What you will do:
Only the text is wanted; write out each record below exactly and exclude all pictures.

━━━━━ Dataset records

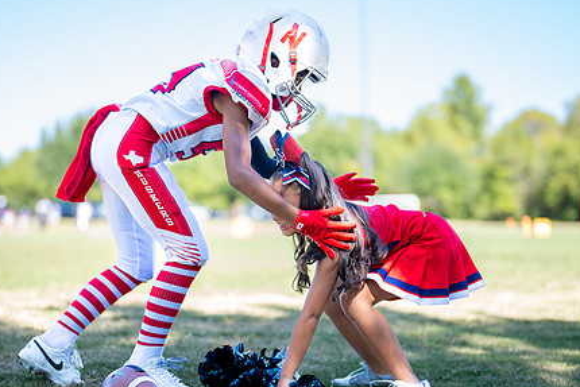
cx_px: 247
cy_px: 232
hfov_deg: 27.0
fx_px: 1209
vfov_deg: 18.2
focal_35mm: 75
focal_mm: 50
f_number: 1.2
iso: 100
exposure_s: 1/1250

━━━━━━━━━━

Completed exercise:
cx_px: 247
cy_px: 232
hfov_deg: 27.0
fx_px: 1209
vfov_deg: 18.2
focal_35mm: 75
focal_mm: 50
f_number: 1.2
iso: 100
exposure_s: 1/1250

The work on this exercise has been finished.